Eu ia apressar os passos, mas parei de andar assim que vi Alex lendo atentamente o folheto. Quando me ofereceram, fiz a maior cena e joguei na lata do lixo. Eu esperava que o Alex pelo menos se livrasse daquela porcaria também.

— Tá tudo bem? — perguntei, interrompendo sua leitura de propósito.

— Será que funciona mesmo? — Alex uniu as sobrancelhas.

— Não, não funciona. — Empinei o queixo e cruzei os braços. — A homossexualidade não é uma doença pra ter cura — repeti o que eu sempre dizia, já cansado de ninguém me ouvir. — Não tem nada de errado com você por amar o Erick.

— Se meu pai descobrisse, acho que ele me mataria. — Suspirou e fiquei mal por ele. Meus priminhos sofriam horrores por serem tão vinculados com o governo. — E também tem o irmão do Erick. Victor surtaria se descobrisse.

Só de ouvir o nome daquele idiota eu franzia o nariz devido a radiação.

— Victor é um covarde homofóbico que se acha o machão, mas é tão reprimido quanto o presidente — extravasei sem filtro algum. — Ele merece uns tapas na cara mesmo.
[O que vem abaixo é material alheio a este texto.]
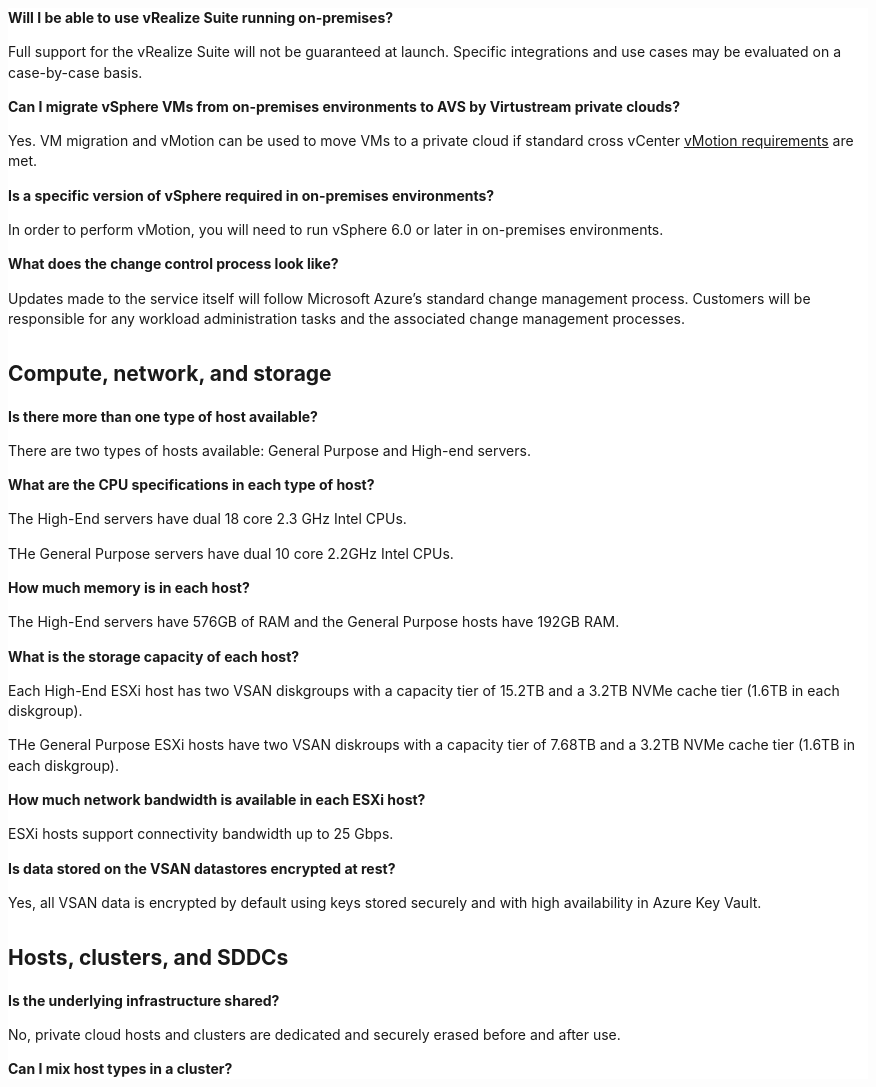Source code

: **Will I be able to use vRealize Suite running on-premises?** 

Full support for the vRealize Suite will not be guaranteed at launch.  Specific integrations and use cases may be evaluated on a case-by-case basis. 

**Can I migrate vSphere VMs from on-premises environments to AVS by Virtustream private clouds?**

Yes. VM migration and vMotion can be used to move VMs to a private cloud if standard cross vCenter [vMotion requirements][kb2106952] are met.

**Is a specific version of vSphere required in on-premises environments?**

In order to perform vMotion, you will need to run vSphere 6.0 or later in on-premises environments.

**What does the change control process look like?**

Updates made to the service itself will follow Microsoft Azure’s standard change management process.  Customers will be responsible for any workload administration tasks and the associated change management processes.

## Compute, network, and storage

**Is there more than one type of host available?**

There are two types of hosts available: General Purpose and High-end servers. 

**What are the CPU specifications in each type of host?**

The High-End servers have dual 18 core 2.3 GHz Intel CPUs.

THe General Purpose servers have dual 10 core 2.2GHz Intel CPUs.

**How much memory is in each host?**

The High-End servers have 576GB of RAM and the General Purpose hosts have 192GB RAM.

**What is the storage capacity of each host?**

Each High-End ESXi host has two VSAN diskgroups with a capacity tier of 15.2TB and a 3.2TB NVMe cache tier (1.6TB in each diskgroup).

THe General Purpose ESXi hosts have two VSAN diskroups with a capacity tier of 7.68TB and a 3.2TB NVMe cache tier (1.6TB in each diskgroup).

**How much network bandwidth is available in each ESXi host?**

ESXi hosts support connectivity bandwidth up to 25 Gbps.

**Is data stored on the VSAN datastores encrypted at rest?**

Yes, all VSAN data is encrypted by default using keys stored securely and with high availability in Azure Key Vault.

## Hosts, clusters, and SDDCs

**Is the underlying infrastructure shared?**

No, private cloud hosts and clusters are dedicated and securely erased before and after use.

**Can I mix host types in a cluster?**


[Access and Identity Concepts]: ./concepts-identity.md
[kb2106952]: https://kb.vmware.com/s/article/2106952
— Isso aqui pode ser minha salvação — insistiu, chacoalhando o folheto como se esperasse que eu enxergasse a esperança fictícia ali. — Posso ser normal.

— Você é normal, Alex. — Me esforcei para não soar rude e nem nada do tipo. — Isso... — Apontei para o folheto com ranço. — Só vai destruir você.

Alex assentiu devagar e quase dei pulinhos quando ele amassou o papel e o jogou no lixo porque pra mim significava que ele daria uma chance para a própria felicidade e em meio a tanta coisa tenebrosa que estava acontecendo, aquilo era uma boa notícia.